The remainder of that summer was spent in the Breton countryside in a rural restaurant serving classic French cuisine. I became a Stagiaire en Salle because of my A-Level French and Brida, a Stagiaire en Cuisine. It was a heady mix of split shifts, meandering to the nearby lake to swim in its cool water during afternoon break, hitch hiking to wherever we could get a ride to on our day off. The sun shone every day. Once our summer employment had terminated, we made the journey back to Roscoff for the ferry home into a road trip, hitch hiking from Redon Roscoff and stopping in St. Nazaire, Carnac, Quimper, Brest and St. Malo. Arriving in Cork, we hitched by to the north in three rides including a seven hour trip in a Beamish lorry heading to Dublin with a driver who was obsessed with John Wayne.
That summer punctuated a year of expansion. It was a taste of life on our terms and a lesson in grabbing hold of the collar of an opportunity and shaking it down for everything that could fall out. I have taken advantage of that privilege ever since.

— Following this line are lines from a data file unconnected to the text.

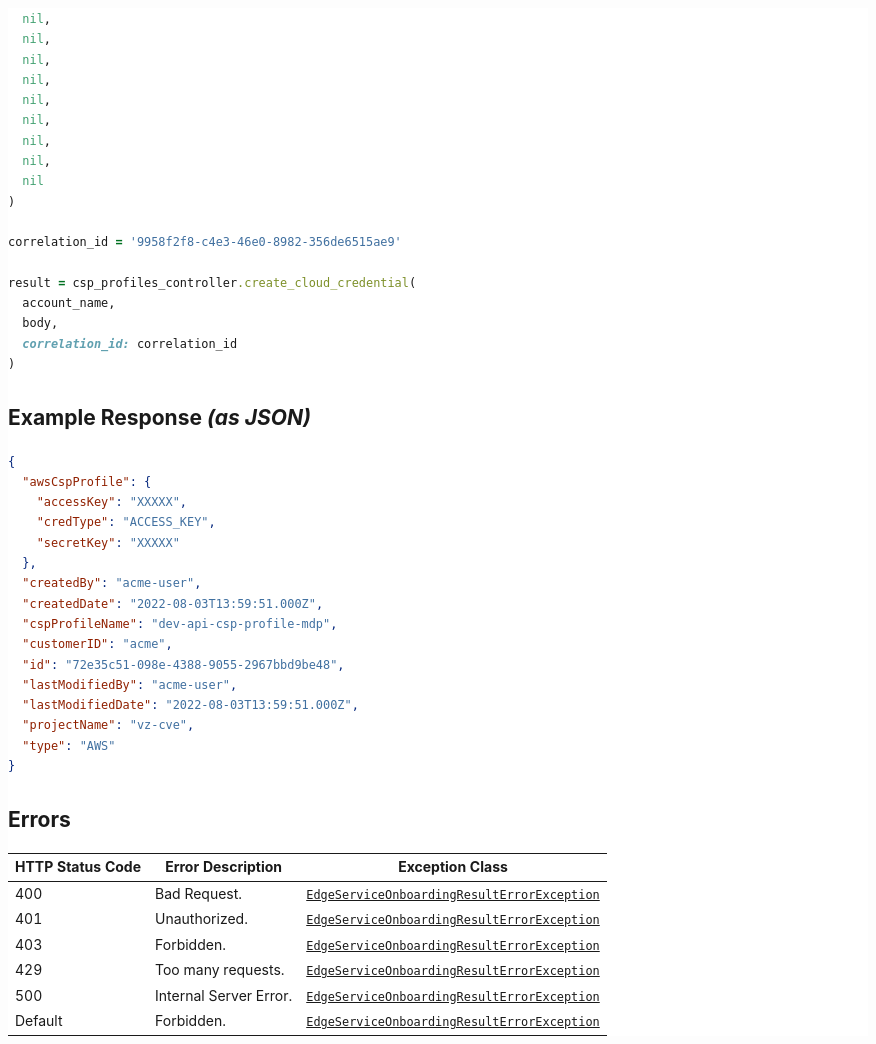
 ```ruby
  nil,
  nil,
  nil,
  nil,
  nil,
  nil,
  nil,
  nil,
  nil
)

correlation_id = '9958f2f8-c4e3-46e0-8982-356de6515ae9'

result = csp_profiles_controller.create_cloud_credential(
  account_name,
  body,
  correlation_id: correlation_id
)
```

## Example Response *(as JSON)*

```json
{
  "awsCspProfile": {
    "accessKey": "XXXXX",
    "credType": "ACCESS_KEY",
    "secretKey": "XXXXX"
  },
  "createdBy": "acme-user",
  "createdDate": "2022-08-03T13:59:51.000Z",
  "cspProfileName": "dev-api-csp-profile-mdp",
  "customerID": "acme",
  "id": "72e35c51-098e-4388-9055-2967bbd9be48",
  "lastModifiedBy": "acme-user",
  "lastModifiedDate": "2022-08-03T13:59:51.000Z",
  "projectName": "vz-cve",
  "type": "AWS"
}
```

## Errors

| HTTP Status Code | Error Description | Exception Class |
|  --- | --- | --- |
| 400 | Bad Request. | [`EdgeServiceOnboardingResultErrorException`](../../doc/models/edge-service-onboarding-result-error-exception.md) |
| 401 | Unauthorized. | [`EdgeServiceOnboardingResultErrorException`](../../doc/models/edge-service-onboarding-result-error-exception.md) |
| 403 | Forbidden. | [`EdgeServiceOnboardingResultErrorException`](../../doc/models/edge-service-onboarding-result-error-exception.md) |
| 429 | Too many requests. | [`EdgeServiceOnboardingResultErrorException`](../../doc/models/edge-service-onboarding-result-error-exception.md) |
| 500 | Internal Server Error. | [`EdgeServiceOnboardingResultErrorException`](../../doc/models/edge-service-onboarding-result-error-exception.md) |
| Default | Forbidden. | [`EdgeServiceOnboardingResultErrorException`](../../doc/models/edge-service-onboarding-result-error-exception.md) |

During these weeks, when we must confine our lives to a space of less than a few square kilometres, priorities rearrange themselves. The mental space normally given over to the minutiae of daily life clears, time slows a little and opens a path to place meaning on memories that have lain dormant for many years. In confinement, I have realised, that as I have grown older, I have taken the privilege to travel for granted. Who knows how travel may look post global pandemic. When we are able to venture out safely into the world again, I vow to tap into those feelings of expansion and youthful adventure, wherever my travels take me.